Encourage participating agents to meet with you to gather information needed for the bid. It is also your chance to get to know the agents. Good agents will request these meetings. They will want to spend some time with you and the other decision makers.

This is the agent’s chance to learn about you. You also have the opportunity to see how the agent thinks and how he or she approaches the business. Competing agents may request different information or additional documents. Do your best to comply. I would urge you not to tell other agents (or your current agent) what information their competitors requested. Exposure identification is an important part of what an agent is expected to do. Tipping the hand of one agent hurts the competitive process.

Don’t play favorites with the agents. If you’re going to do that, why bother involving the others?

Bid Presentation

In the beginning of the bid process, you gave each agent a deadline. Allow agents to present their bids in any format they wish. Some will email, some will mail, and some will present in person.

Here’s another opportunity to learn about how the agent approaches the business.

Comparing Bids

Now comes the hard part. You have to compare the different proposals. I use two tools. One is objective. The other is subjective.

For coverage comparison, I find a matrix is useful. Make a chart with columns for each bid. Down the left side, list coverage limits and issues. A sample form is included in Appendix Two. You can also use the information in the various proposals for information on issues you should consider.

If you’re having trouble with the decision, here are a few subjective questions to ask yourself:

– Which agency would I like in my corner if there were a claim dispute with my insurance company?

– Which agent seems to be the most comfortable with the banking industry and the unique exposures that our bank presents?

– If my attorney had a question about my insurance coverage, which agent am I most confident would provide accurate information and assistance?

– If my administrative center were destroyed by a fire, which agent would I want on my team?

After Bid Interview

In cases where you are still undecided, it may be helpful to interview the agents again. Here are some general tips:

– Don’t divulge the other agents’ pricing.

– Don’t allow the agents to amend their price.

– What coverage is included in one proposal but absent from another?

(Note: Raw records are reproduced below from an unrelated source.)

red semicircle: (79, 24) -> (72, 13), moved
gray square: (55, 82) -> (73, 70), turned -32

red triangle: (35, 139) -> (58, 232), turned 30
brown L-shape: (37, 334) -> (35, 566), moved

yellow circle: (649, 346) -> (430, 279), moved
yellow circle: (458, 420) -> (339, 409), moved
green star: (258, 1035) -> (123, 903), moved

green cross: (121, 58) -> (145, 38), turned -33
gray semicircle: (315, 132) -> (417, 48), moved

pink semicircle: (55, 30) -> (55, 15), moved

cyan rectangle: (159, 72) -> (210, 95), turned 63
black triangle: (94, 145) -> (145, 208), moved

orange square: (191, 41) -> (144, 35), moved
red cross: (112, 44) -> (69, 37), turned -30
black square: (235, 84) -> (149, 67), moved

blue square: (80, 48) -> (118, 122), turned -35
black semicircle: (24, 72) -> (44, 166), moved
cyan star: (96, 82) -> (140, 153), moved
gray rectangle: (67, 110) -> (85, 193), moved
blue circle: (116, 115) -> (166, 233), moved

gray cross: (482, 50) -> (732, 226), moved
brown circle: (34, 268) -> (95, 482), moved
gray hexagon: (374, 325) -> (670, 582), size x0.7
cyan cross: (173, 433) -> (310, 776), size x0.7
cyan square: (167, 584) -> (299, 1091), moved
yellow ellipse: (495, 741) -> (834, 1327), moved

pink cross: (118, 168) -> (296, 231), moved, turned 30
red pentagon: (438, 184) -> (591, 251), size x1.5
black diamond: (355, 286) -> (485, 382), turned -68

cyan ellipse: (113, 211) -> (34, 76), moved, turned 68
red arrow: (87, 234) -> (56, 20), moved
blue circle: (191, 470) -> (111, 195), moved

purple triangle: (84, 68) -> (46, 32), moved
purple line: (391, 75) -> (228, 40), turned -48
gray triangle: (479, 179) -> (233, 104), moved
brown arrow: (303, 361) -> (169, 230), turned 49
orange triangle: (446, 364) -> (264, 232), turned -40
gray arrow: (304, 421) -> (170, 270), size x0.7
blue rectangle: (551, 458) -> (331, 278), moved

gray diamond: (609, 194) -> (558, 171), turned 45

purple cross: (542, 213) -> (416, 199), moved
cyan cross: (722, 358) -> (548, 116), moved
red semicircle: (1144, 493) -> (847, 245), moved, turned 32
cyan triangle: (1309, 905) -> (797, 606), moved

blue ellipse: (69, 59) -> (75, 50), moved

Ask the agents why there is a difference. “Bill, you didn’t include coverage for business income. Any reason why? Your competition included the coverage.”

– Affirm the service schedule that the agent promised. Will there be annual reviews, or will you meet quarterly?

Bid Ethics

The bid process is filled with opportunities for misunderstanding and abuse. As I’ve stated before, 85% of all insurance bids industry-wide result in the incumbent agent and insurer retaining the business. Many agents are no longer bidding insurance coverage because of the odds against them. Many choose to compete only on a broker/agent selection basis.

Here are some general thoughts about bidding:

– Treat all agents the same. Don’t play favorites.

– Promise the competing agents that the current agent will not get a “last shot” at the bid.

– Be upfront with each agent about your process and approach. Nobody can claim foul if the rules are spelled out ahead of time.